Então, já que a Argentina era um país com expertise para a fabricação desses modelos de maior valor agregado, foi mais fácil ficar por lá. A questão, agora, não é tanto escala para a Ford, como disse a montadora em nota. O foco da empresa, agora, é a “oferta de veículos conectados de alto valor agregado e qualidade.” Há mais de uma década esse é o perfil da produção argentina. 

Segundo o consultor da ADK, Paulo Garbossa, especializado no setor, o Brasil deveria ter focado em picapes e SUVs, que são os queridinhos dos consumidores há algum tempo, e, também, em resolver a bagunça tributária. De repente, assim, a Ford teria ficado por aqui. Mas o fato de os custos fixos no país vizinho serem mais baixos, como os gastos com a mão de obra, também podem ter pesado na decisão. 

Um estudo da Associação Nacional das Fabricantes de Veículos Automotores (Anfavea) mostra que um carro no Brasil paga entre 48,2% e 54,8% de taxa, levando todos os impostos como ICMS, ISS, PIS e Cofins (e o efeito cascata embutido nele).

“Entendemos que a decisão está alinhada a uma estratégia de negócios da montadora.
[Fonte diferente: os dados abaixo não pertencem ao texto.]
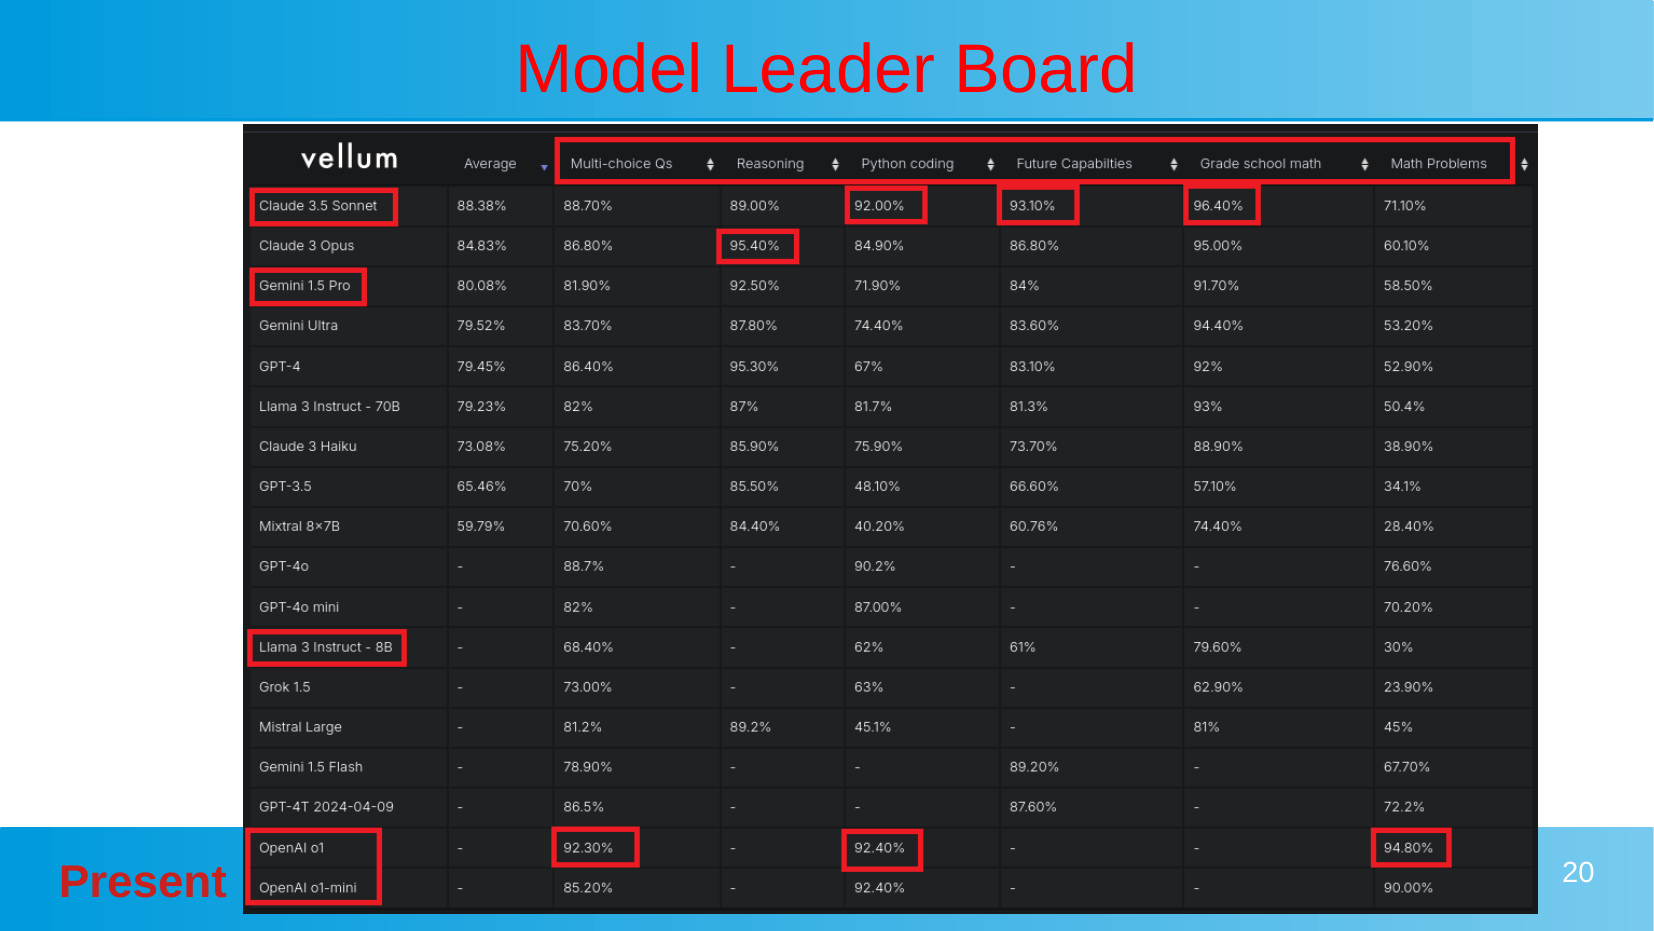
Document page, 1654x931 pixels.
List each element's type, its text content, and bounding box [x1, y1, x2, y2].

Mas, o ambiente de negócios é um dos fatores que pesam no momento de decisão sobre onde permanecer e onde fechar”, disse Carlos Abijaodi, diretor de Desenvolvimento Industrial da CNI.
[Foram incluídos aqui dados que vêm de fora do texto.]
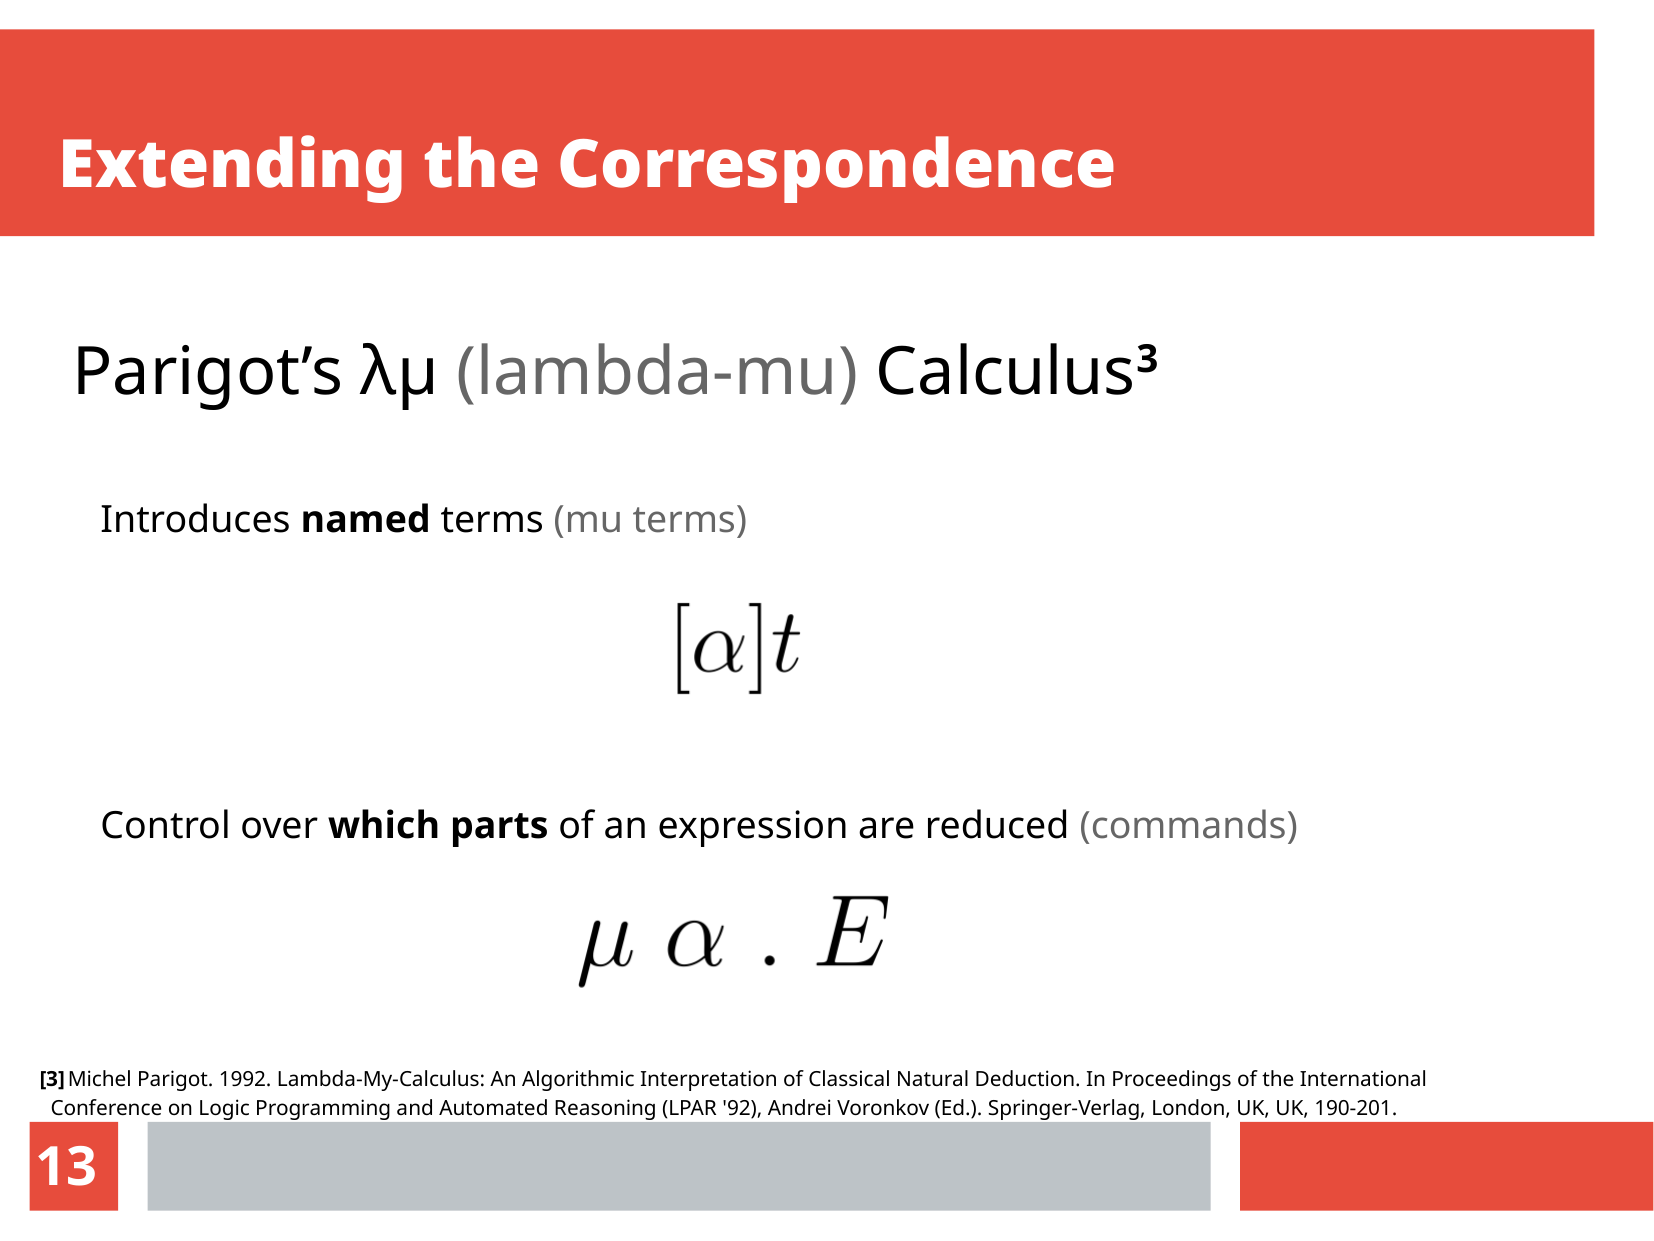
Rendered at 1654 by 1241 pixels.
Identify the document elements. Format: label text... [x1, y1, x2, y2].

Não por acaso, após o anúncio da montadora, o presidente da Câmara dos Deputados, Rodrigo Maia (DEM-RJ), postou em sua conta do Twitter que a decisão é uma demonstração da falta de credibilidade do governo brasileiro, de regras claras, de segurança jurídica e de um sistema tributário racional.
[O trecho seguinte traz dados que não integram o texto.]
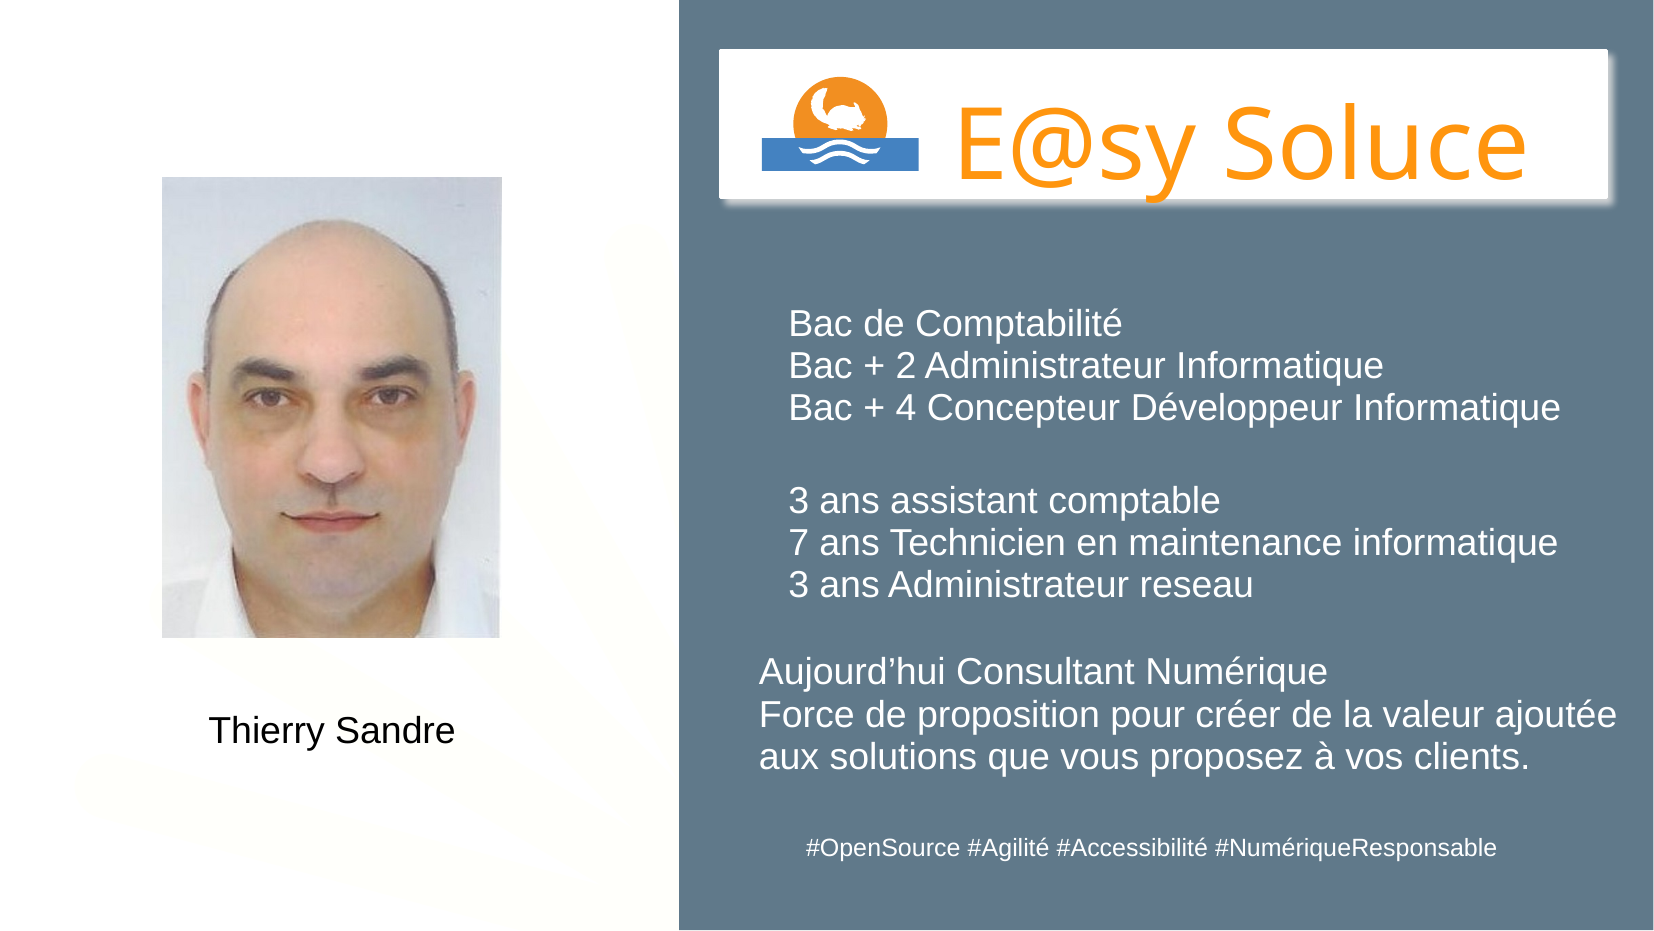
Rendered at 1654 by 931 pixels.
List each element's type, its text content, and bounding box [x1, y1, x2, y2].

text_box 3 ans assistant comptable 7 ans Technicien en maintenance informatique 3 ans Administrateur reseau [773, 472, 1576, 621]
text_box Aujourd’hui Consultant Numérique Force de proposition pour créer de la valeur ajoutée aux solutions que vous proposez à vos clients. [744, 643, 1635, 792]
picture [927, 536, 943, 548]
picture [761, 76, 919, 172]
text_box E@sy Soluce [916, 64, 1567, 183]
picture [162, 177, 502, 638]
text_box Thierry Sandre [193, 702, 472, 760]
text_box [679, 0, 1654, 931]
text_box #OpenSource #Agilité #Accessibilité #NumériqueResponsable [791, 826, 1512, 870]
text_box Bac de Comptabilité Bac + 2 Administrateur Informatique Bac + 4 Concepteur Développeur Informatique [773, 295, 1578, 437]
“O sistema que temos se tornou um manicômio nos últimos anos, que tem impacto direto na produtividade das empresas”, escreveu.

Queda nas vendas

Mas a montadora americana também não pode falar que a crise brasileira e a pandemia foram os únicos responsáveis pelo momento ruim dela no país. Ao contrário. A empresa, nos últimos anos, vinha perdendo espaço tanto em volume quanto em participação de mercado.

Para se ter uma ideia, em 2015, a Ford era a quarta montadora no Brasil e com uma fatia de 10,24% do mercado. No ano passado, foi a quinta com 7,14% de participação. Em 2019, foi pior ainda: ocupou a sétima posição.

E apesar da retomada do setor automotivo a partir de 2017, a empresa não conseguiu subir na mesma velocidade. Em 2019, a Ford viu as suas vendas de veículos caírem mais de 10% em comparação aos resultados do ano anterior. Nesse ano, as vendas subiram quase 9%, segundo a Fenabrave. Nessa toada, a sul-coreana Hyundai abocanhou a quarta posição.

Um sinal de que havia algo estranho no ar também pode ser visto no calendário de lançamentos da empresa, ocorrido em dezembro.  Em coletiva de imprensa, Watters confirmou o lançamento de quatro novos modelos para a região, todos produzidos fora do país.

O utilitário Transit, uma nova versão da picape Ranger, a edição limitada do esportivo Mustang, o Mach 1 e o novo SUV global da marca, o Bronco.

Nenhum sinal dos outros veículos.

Em 2019, para completar, a empresa anunciou o fechamento de sua fábrica em São Bernardo do Campo (SP), onde montava caminhões e o Fiesta, que foi um dos seus modelos de maior sucesso no Brasil.